== Segment start ==
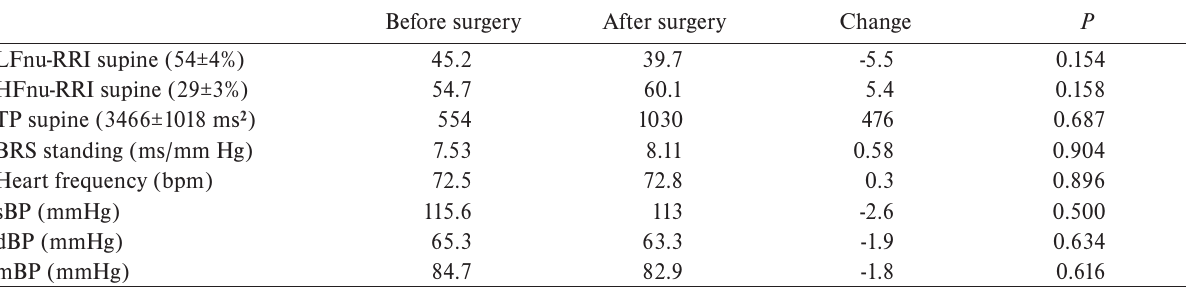
Table 2. Autonomic nervous system parameters. Before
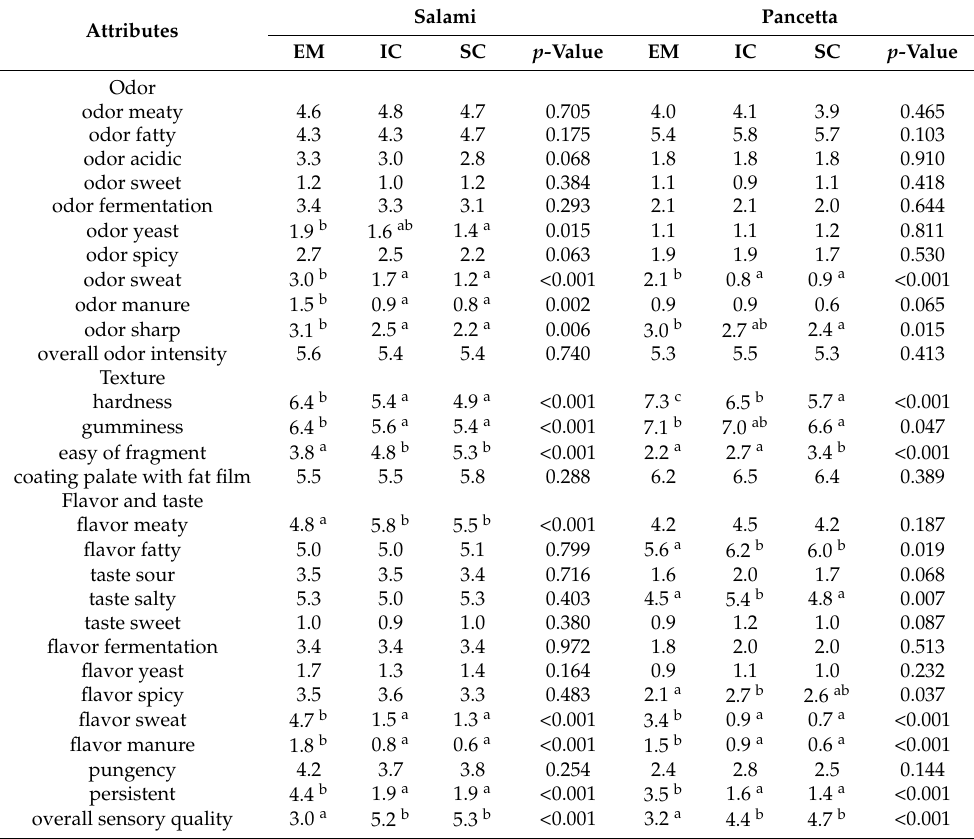
Table 2. Sensory profiling of the EM, IC and SC salami and pancetta products ( n =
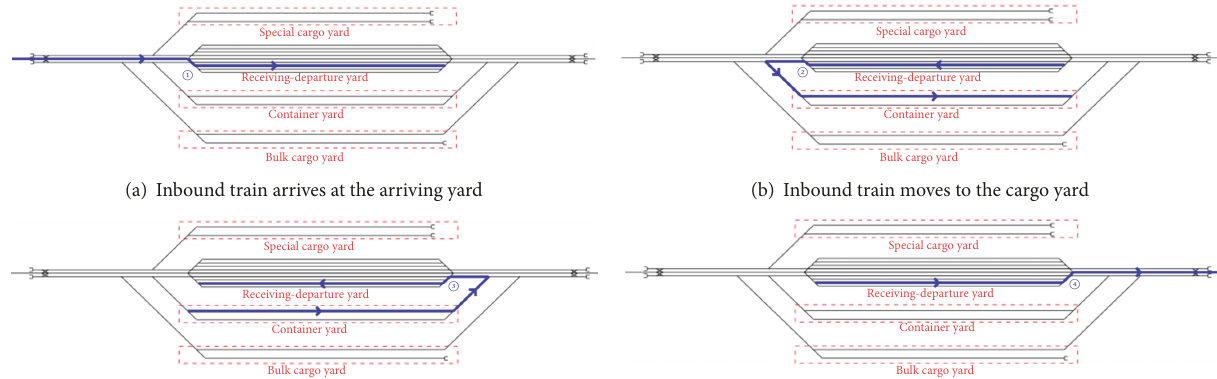
Figure 2: Trajectories of train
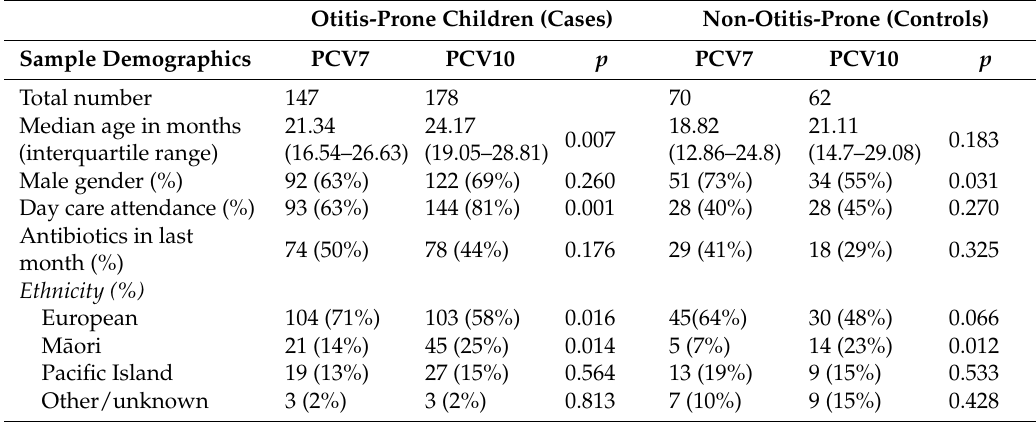
Table 3. Comparison of demographics for otitis-prone cases and non-otitis-prone controls between vaccine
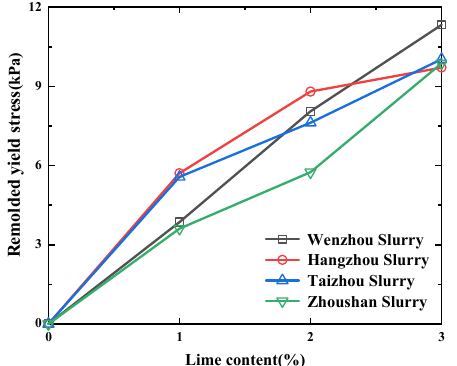
Figure 4. Remolded yield stresses of stabilized slurry for each group with di ff erent lime dosages.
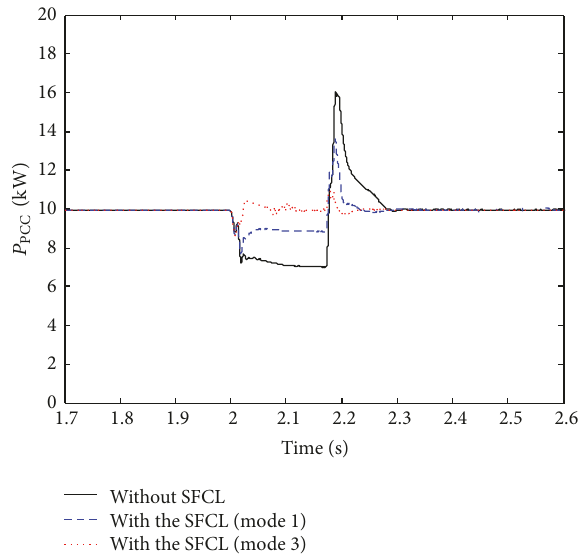
Figure 18: Influence of the active SFCL on the PCC power under the asymmetrical fault.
== Segment end ==
__BRIEF__
Where the line containing "Table 3. Comparison" appears in the records above, begin copying and continue exactly through the last line, with nothing else; omit every picture.

__TASK OUTPUT__
Table 3. Comparison of demographics for otitis-prone cases and non-otitis-prone controls between vaccine
Figure 4. Remolded yield stresses of stabilized slurry for each group with di ff erent lime dosages.
Figure 18: Influence of the active SFCL on the PCC power under the asymmetrical fault.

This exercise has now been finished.